Somewhere in the debate on inheritance or death taxes lies the core of the difference in the two parties.

The difference is not in which party favors the rich over the common man, which party feels entitled to privilege at taxpayers’ expense or which party  succumbs to individual greed over the common good.

The difference is which party believes your property is yours.

If your property is yours then it is your decision what happens with it when you live and when you die. Whether it is a thousand dollars or a billion dollars why should it become the property of the government when you die? Why should government, only at that point,  decide that your children do not deserve it because they did not earn it?  Why should Barney Frank decide how much your children deserve?

We have all seen children waste a generous inheritance.  We have seen them squander it in poor investments, become slothful and just consume conspicuous luxuries, and seen it psychologically destroy families who cannot manage the impact of sudden wealth in their lives.  There are many wealthy who would roll over in their graves if they could see how their inheritance was spent.  But this does not mean that the government is therefore entitled to the money instead.

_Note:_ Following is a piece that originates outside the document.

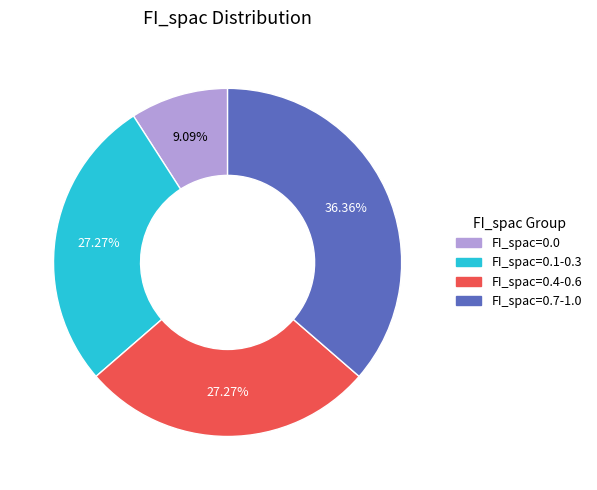

Is there any slice that represents more than half of the pie?

No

We have also seen children manage their inherited wealth prudently and responsibly, continuing family legacies and businesses, creating charitable trusts, investing in new productive enterprises, and deploying their inherited capital in ways that everyone benefits from.  Are we to lose their acumen because someone thinks it is unfair that they have money they did not earn, because they were a member of the “lucky sperm” club?

Families pass down heirlooms and values.  Are we to look at a family as a single generation?  All of us stood on the shoulders of those who came before us, and most of us want to leave our families with improved circumstances, both material and otherwise. What gives any elected official the right to expropriate family wealth because in their eyes family concerns should only last a single generation?

How will the incentive to create legacies, financial and otherwise, be hampered when we are forbidden to consider how we can benefit our children and grandchildren?  Family is a much bigger motivator than the greed that redistributionists are so wrongly focused on.

This chapter of the book on class warfare is the heart of our society.  Is your property yours or open to serve the ‘common good’?  Are you free to determine what is best for your family and grandchildren or is your work to be confiscated to serve someone else’s political self interest?